Bogalusa football players strive to be ‘light of the city’ after shooting at homecoming game
BOGALUSA, La. (WVUE) - The excitement of Bogalusa High’s homecoming game, filled with unforgettable moments for seniors, was abruptly shattered when a gunfight erupted just yards outside the stadium gates.
“Big lights, big crowd, we were having fun. That game there was epic,” said Bogalusa junior Ayden Sampson.
“I was in the end zone when I first heard it. I looked up, we all looked up, we didn’t see anything, we looked up again,” said Bogalusa junior Ashton Levi.
According to police, three individuals engaged in a shootout, exchanging nearly 20 rounds on Oct. 14, 2022.
“We thought it was fireworks because we had just scored. We didn’t think anything of it,” said Sampson.
“When I saw people start running, I started running. I was just completely shocked,” said Bogalusa sophomore Dyron Jackson.
The chaotic gunfire sent players and fans scrambling for safety, and resulted in the death of 15-year-old Jerry Smith, whom authorities identified as one of the shooters.
Boy, 15, fatally shot outside stadium at Bogalusa High’s homecoming football game, police say
“It’s heartbreaking. It could’ve been one of my friends, you know?” said Jackson.
In the wake of the harrowing incident, officials made the swift decision to halt the game, leaving four minutes remaining on the scoreboard. The team, stunned and feeling the weight of defeat, remained determined to carry on with their season.
“I think the community rallies around the boys. They’re very supportive. It was the atmosphere of ‘We’re on the brink of something,’” said Bogalusa head coach Cyril Crutchfield.
But their upcoming opponent -- Albany High -- expressed concern about the safety of playing at Bogalusa’s stadium, ultimately leading them to forfeit the scheduled game.
“I’m more worried about our children. Homefield advantage, last time being as a senior on our football field,” said Superintendent Lisa Tanner.
The decision was a crushing blow for the players, adding to the emotional toll already inflicted by the shooting.
“We’re playing hard on the field,” Jackson said. “Blood, sweat, and tears. Playing the game we love, and something like that happens. It ruins ... it takes the shine off of us, the positive stuff we have in Bogalusa. Like the stuff we got going on, the positive for the city, it gets overshadowed by all the negatives. That hurt.”

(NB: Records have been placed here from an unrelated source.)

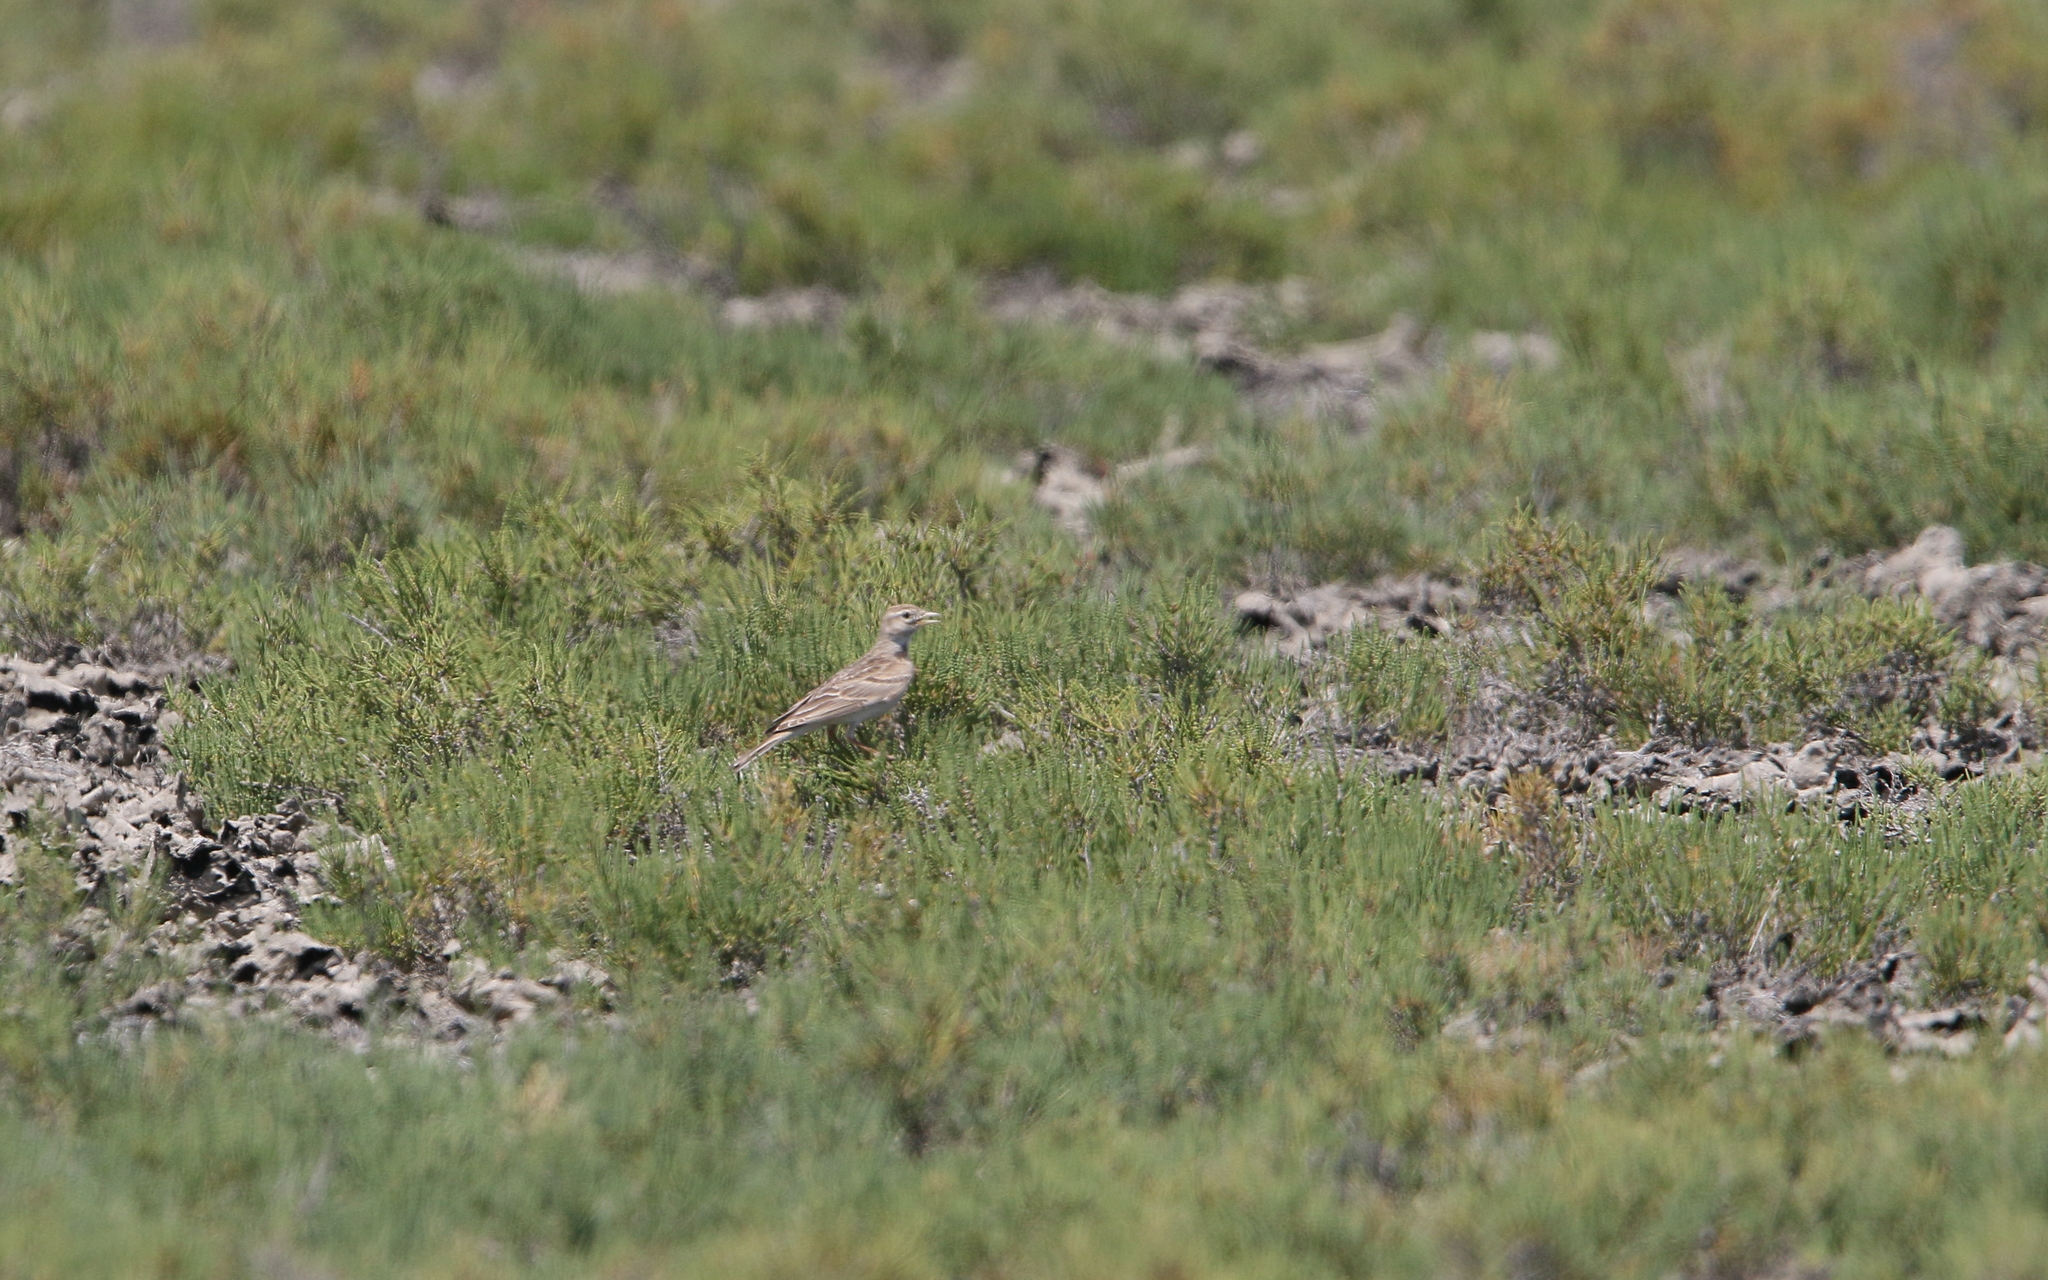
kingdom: Animalia
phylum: Chordata
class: Aves
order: Passeriformes
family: Alaudidae
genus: Calandrella
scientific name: Calandrella brachydactyla
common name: Greater short-toed lark
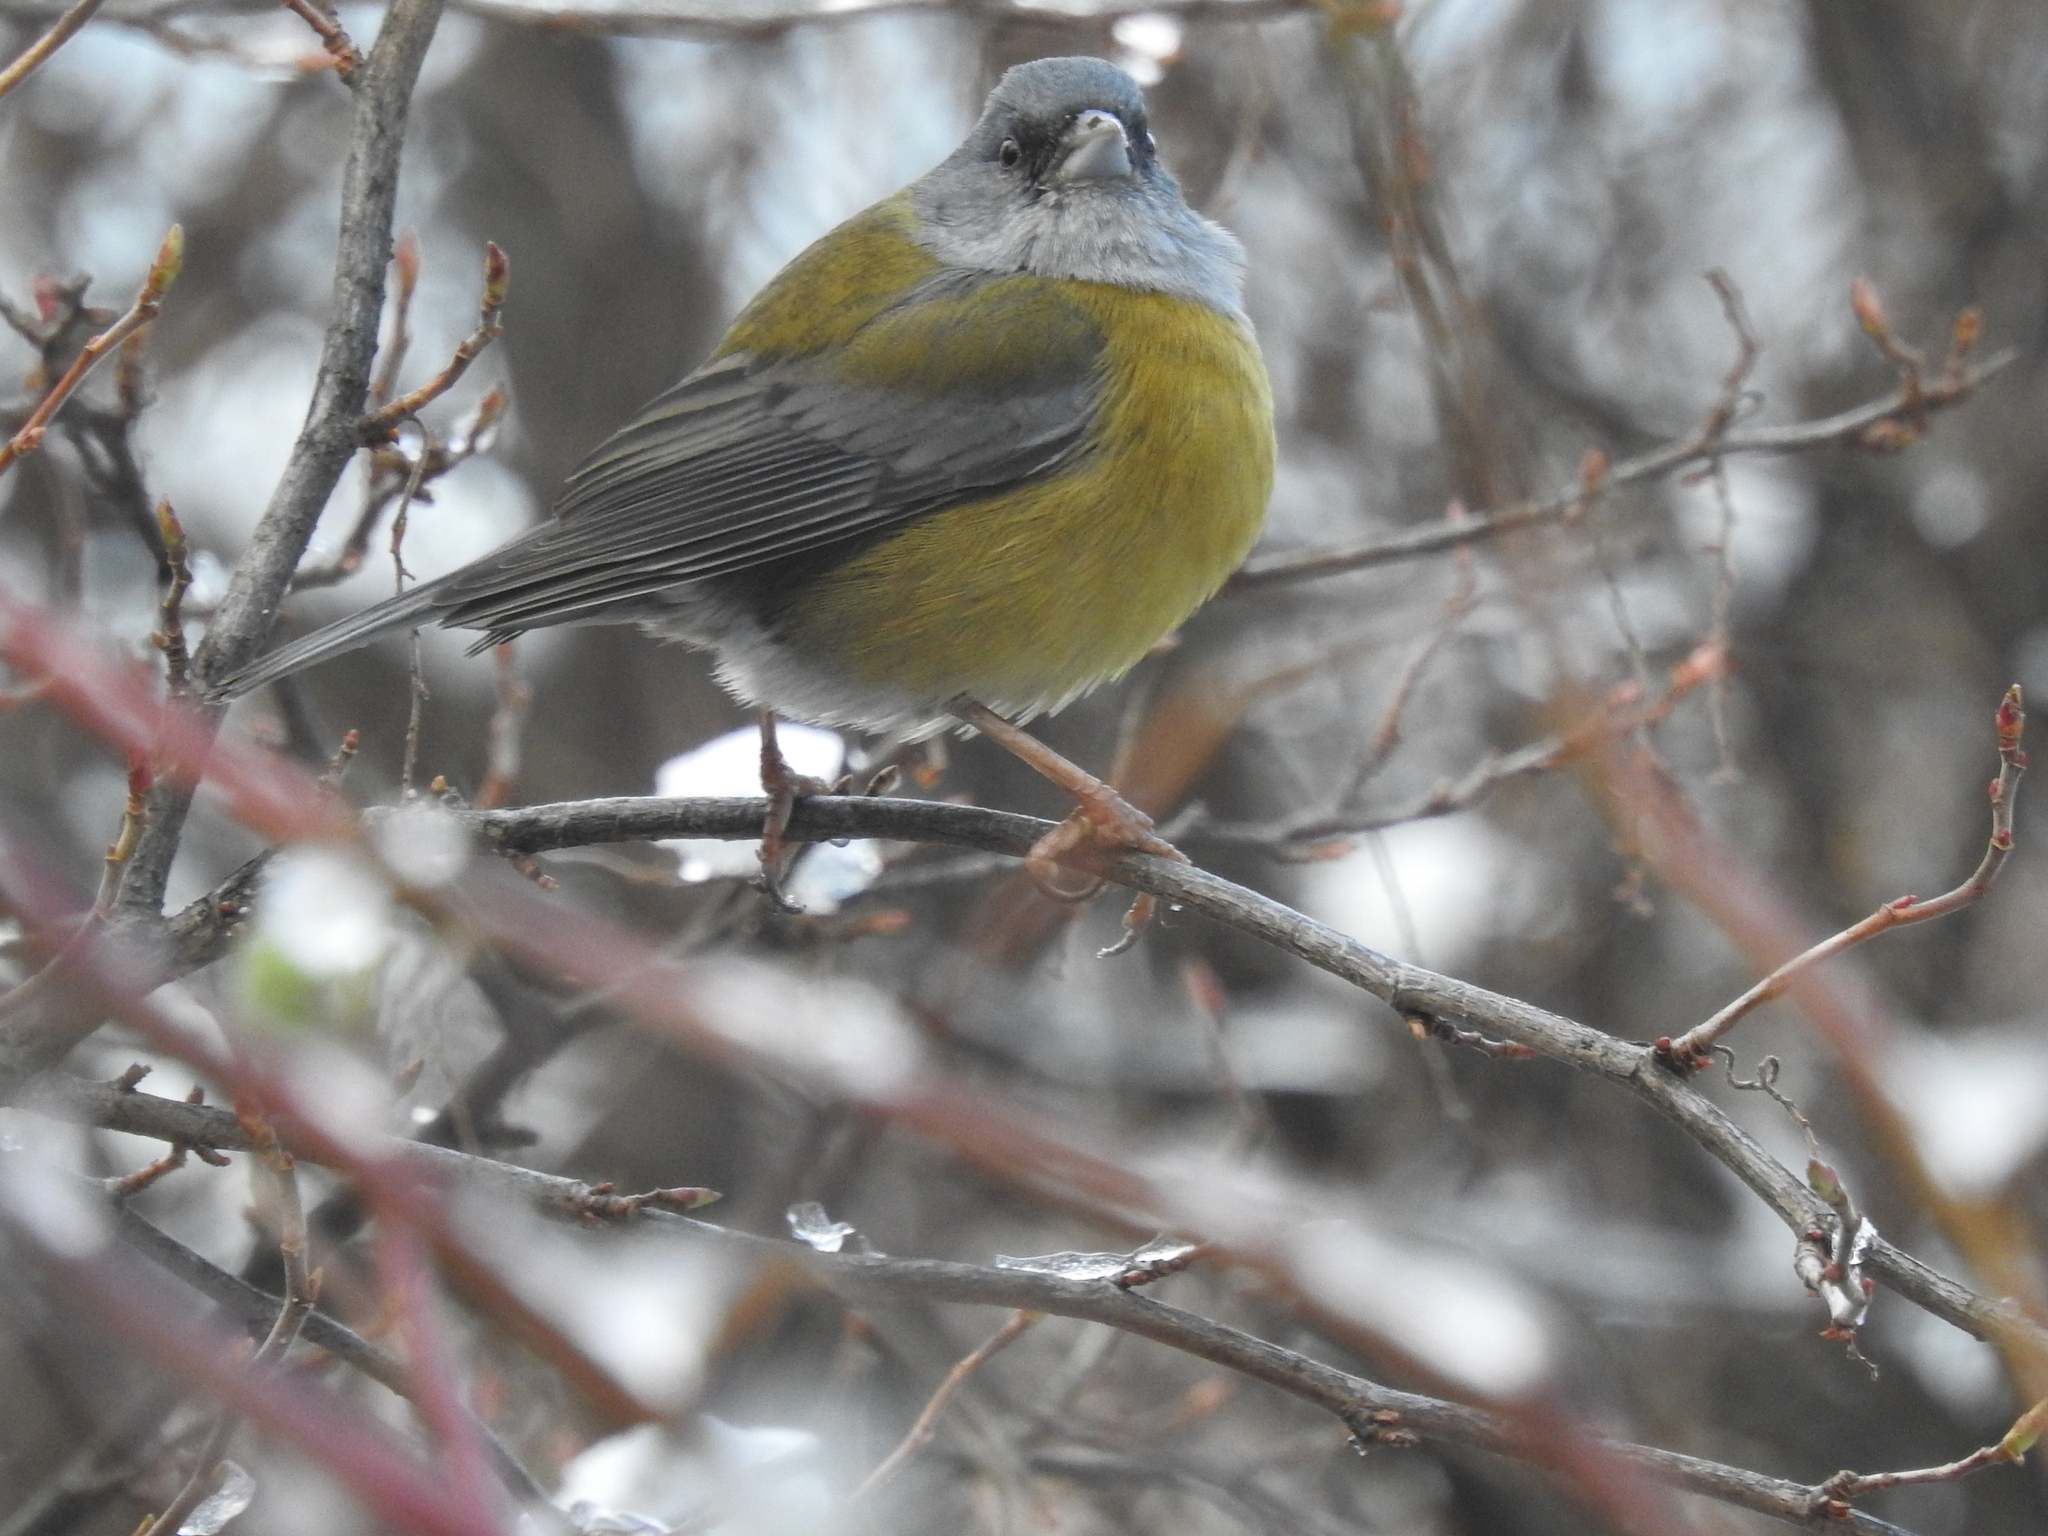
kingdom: Animalia
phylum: Chordata
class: Aves
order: Passeriformes
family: Thraupidae
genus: Phrygilus
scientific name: Phrygilus patagonicus
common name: Patagonian sierra finch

Despite holding the No. 2 seed in the state playoffs, the players found it difficult to shake off the pain and trauma caused by the shooting. Their postseason journey was sadly cut short as they lost their first playoff game.
“It definitely had an effect on the rest of the season,” Crutchfield said. “All my boys, we had nothing to do with it. They had to get the brunt of the negativity. We lost a home game. We had to take a forfeit. A team didn’t want to play.”
Next, coaches faced the daunting task of ensuring the safety and engagement of their players throughout a prolonged offseason.
The year 2022 had already brought eight homicides in Bogalusa, according to police.
“Idle mind is the devil’s workshop. We try to bring them in, even if we’re not doing anything. It’s about a family, it’s about a culture,” Crutchfield said.
“I really just stay at home and surround myself with people that are good with sports. Focus on their life and try to thrive and succeed,” said Jackson.
“I just prefer to stay at home. I don’t want to get caught up in nothing that is going outside in the world,” said Bogalusa junior Micheal Burton.
Recently elected Mayor Tyrin Truong, along with law enforcement, authorized another approach to protect the Bogalusa teens.
“We now have a youth curfew in place,” Truong said. “Meaning that, unless you’re going to work, unless you’re participating in a church or school activity, you have to be inside for a certain time.”
After six long months without football, Bogalusa High finally returned to the field for spring practice.
“The whole football team ... it feels like home,” Sampson said. “What’s going on outside of this doesn’t really affect us when we step inside this field house. It feels good, knowing that I’m comfortable around people that I can trust, family.”
“It’s tunnel vision. It’s like I’m free. I’m free from all the other stuff. I got 12 minutes, a quarter to play, and do what I love the most,” said Levi.
Not all of Bogalusa’s troubles can be solved on a football field. But the Lumberjacks can bond this city in a time of despair.
“It’s huge,” Truong said. “The stadium is packed out. The small town comes together. It’s one of the last things that really brings us all together these days. Everybody loves football. Besides that, this group of guys, they’re extraordinary. They have high GPAs, well-respected in the community.”
While the scars of the tragedy might linger, the return of football in Bogalusa signifies the community’s unwavering spirit.
“Hopefully we can continue winning. That will help people in the community rally, get more support,” said Crutchfield.
“The positive stuff we do is going to overshadow all the negative stuff. We’re going to come out and be the light of this city,” said Jackson.